Transcribed page contents:
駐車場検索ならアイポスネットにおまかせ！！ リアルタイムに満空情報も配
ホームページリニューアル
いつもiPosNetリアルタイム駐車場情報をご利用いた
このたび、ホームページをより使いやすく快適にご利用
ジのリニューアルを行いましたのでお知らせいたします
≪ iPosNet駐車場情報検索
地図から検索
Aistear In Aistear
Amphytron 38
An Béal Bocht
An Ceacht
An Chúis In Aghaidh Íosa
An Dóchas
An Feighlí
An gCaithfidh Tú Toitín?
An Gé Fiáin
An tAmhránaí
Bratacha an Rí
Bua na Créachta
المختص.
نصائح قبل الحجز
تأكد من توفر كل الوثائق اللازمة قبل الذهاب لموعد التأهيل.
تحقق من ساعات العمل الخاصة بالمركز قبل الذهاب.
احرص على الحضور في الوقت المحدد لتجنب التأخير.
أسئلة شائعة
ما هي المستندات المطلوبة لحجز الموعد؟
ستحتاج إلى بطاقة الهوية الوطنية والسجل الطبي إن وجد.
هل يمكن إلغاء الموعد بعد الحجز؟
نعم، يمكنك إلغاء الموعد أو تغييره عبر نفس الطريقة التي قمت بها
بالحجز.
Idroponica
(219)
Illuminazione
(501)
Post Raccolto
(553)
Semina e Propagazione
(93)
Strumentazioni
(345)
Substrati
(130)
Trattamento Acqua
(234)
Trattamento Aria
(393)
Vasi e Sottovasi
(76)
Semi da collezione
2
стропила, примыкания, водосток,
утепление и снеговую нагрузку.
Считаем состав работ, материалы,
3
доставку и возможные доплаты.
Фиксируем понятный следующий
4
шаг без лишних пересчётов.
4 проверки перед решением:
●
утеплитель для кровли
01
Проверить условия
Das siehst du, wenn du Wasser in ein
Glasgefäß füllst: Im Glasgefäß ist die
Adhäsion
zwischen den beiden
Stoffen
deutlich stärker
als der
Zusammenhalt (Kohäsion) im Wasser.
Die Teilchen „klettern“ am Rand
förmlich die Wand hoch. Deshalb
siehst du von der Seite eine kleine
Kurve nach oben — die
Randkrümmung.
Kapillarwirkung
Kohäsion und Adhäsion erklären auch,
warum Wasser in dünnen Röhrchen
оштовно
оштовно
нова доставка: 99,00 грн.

What you are asked to do: What is needed is the number of lines in the entries that contain the word "الموعد", written alone.

Exercise response: 3